I'm always glad to see the back of Christmas. It seems such a build up then it's all over. I just find it very materialistic these days. My sons always say it was better when they were children, and it was.

notanan2 Sat 04-Jan-20 17:43:14

Again with pressure, if youre a stressy person christmas is stressy.

There are people who bemoan having to make mince pies, and turkey with all trimmings. They put the pressure on themselves!

We've done "all trimmings" Christmases, we've gone on sun holidays at christmas, we've had fish and lamb some years, buffets others. Had big christmasses and low key ones. Whatever we feel and what suiys us at the time...

Nobody is making people get all tied in knots over the details!

notanan2 Sat 04-Jan-20 17:44:10

My sons always say it was better when they were children, and it was.

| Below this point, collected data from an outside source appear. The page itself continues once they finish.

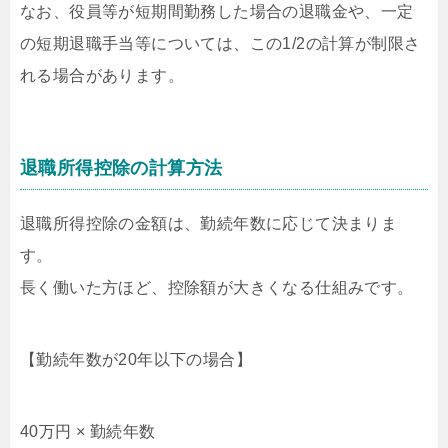
なお、役員等が短期間勤務した場合の退職金や、一定
の短期退職手当等については、この1/2の計算が制限さ
れる場合があります。
退職所得控除の計算方法
退職所得控除の金額は、勤続年数に応じて決まりま
す。
長く働いた方ほど、控除額が大きくなる仕組みです。
【勤続年数が20年以下の場合】
40万円 × 勤続年数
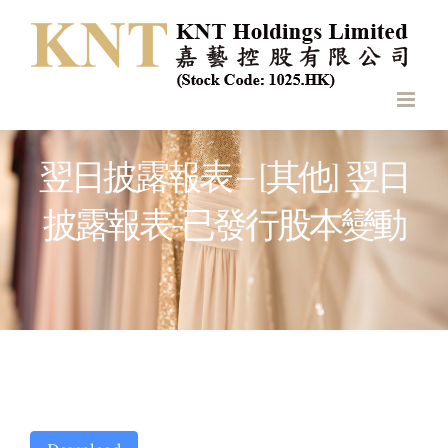
Skip
to
content
翌日披露報表 – [其他] 翌日
披露報表-已發行股本變動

Whats stopping you all doing it that way?

Witzend Sat 04-Jan-20 17:58:41

Our Christmas has never been particularly OTT, and we enjoy it as it is, so won’t be re-thinking it.

As for the ‘Christian’ bit, a lot of people, inc. me, who aren’t at all religious still enjoy carols and the Nativity story - to some extent it’s woven into our culture. My dd and SiL aren’t in the least religious, but they still took little Gdcs to the children’s crib service at the little local church, where so many children could dress up as angels, Wise Men, etc., take part, sing traditional carols, and enjoy it all.

It was lovely, and if a lot of those who attended the service piled in afterwards to the lovely old pub just across the road for a glass of mulled wine, that’s part of Christmas for quite a few of us, too.